RECORDS FOR PROCESSING
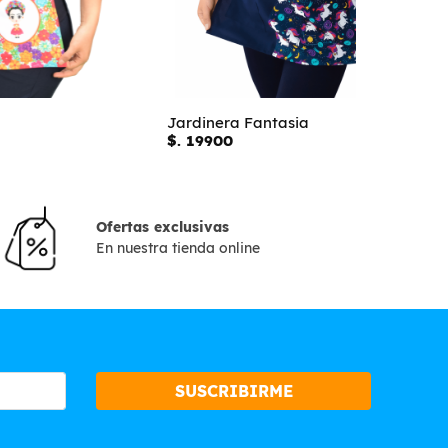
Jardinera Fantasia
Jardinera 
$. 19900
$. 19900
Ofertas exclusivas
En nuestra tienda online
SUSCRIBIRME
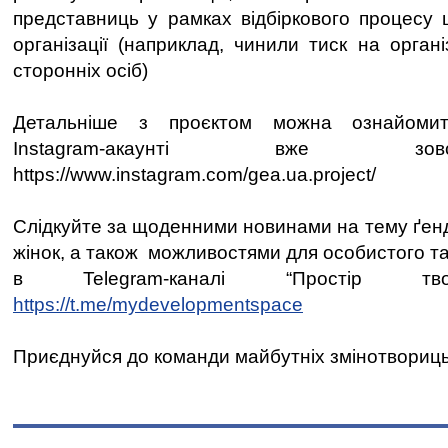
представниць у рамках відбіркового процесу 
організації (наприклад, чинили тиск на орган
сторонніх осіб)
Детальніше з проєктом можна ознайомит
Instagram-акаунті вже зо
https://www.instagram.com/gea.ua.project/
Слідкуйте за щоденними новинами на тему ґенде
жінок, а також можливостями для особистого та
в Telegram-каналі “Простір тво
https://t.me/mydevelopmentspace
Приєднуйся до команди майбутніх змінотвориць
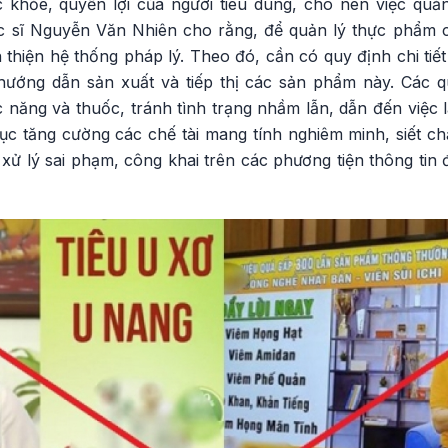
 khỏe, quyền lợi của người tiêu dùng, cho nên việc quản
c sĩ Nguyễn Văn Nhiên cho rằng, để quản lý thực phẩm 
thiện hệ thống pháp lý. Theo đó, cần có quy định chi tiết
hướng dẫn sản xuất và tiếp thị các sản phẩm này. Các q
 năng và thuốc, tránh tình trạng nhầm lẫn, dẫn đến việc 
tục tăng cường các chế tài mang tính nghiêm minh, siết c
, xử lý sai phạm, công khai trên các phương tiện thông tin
* * *
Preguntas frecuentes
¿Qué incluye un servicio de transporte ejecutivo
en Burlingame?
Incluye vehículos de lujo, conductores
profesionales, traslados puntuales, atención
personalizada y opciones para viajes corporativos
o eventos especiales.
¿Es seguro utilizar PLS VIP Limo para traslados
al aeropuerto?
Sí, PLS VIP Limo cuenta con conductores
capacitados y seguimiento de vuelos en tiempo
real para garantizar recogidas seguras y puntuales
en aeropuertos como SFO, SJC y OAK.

TASK GOAL
Reproduce the lines of the rows above verbatim, beginning with the line containing "khỏe, quyền lợi" and continuing through the line containing "tục tăng cường".

ANSWER SPACE
 khỏe, quyền lợi của người tiêu dùng, cho nên việc quản
c sĩ Nguyễn Văn Nhiên cho rằng, để quản lý thực phẩm 
thiện hệ thống pháp lý. Theo đó, cần có quy định chi tiết
hướng dẫn sản xuất và tiếp thị các sản phẩm này. Các q
 năng và thuốc, tránh tình trạng nhầm lẫn, dẫn đến việc 
tục tăng cường các chế tài mang tính nghiêm minh, siết c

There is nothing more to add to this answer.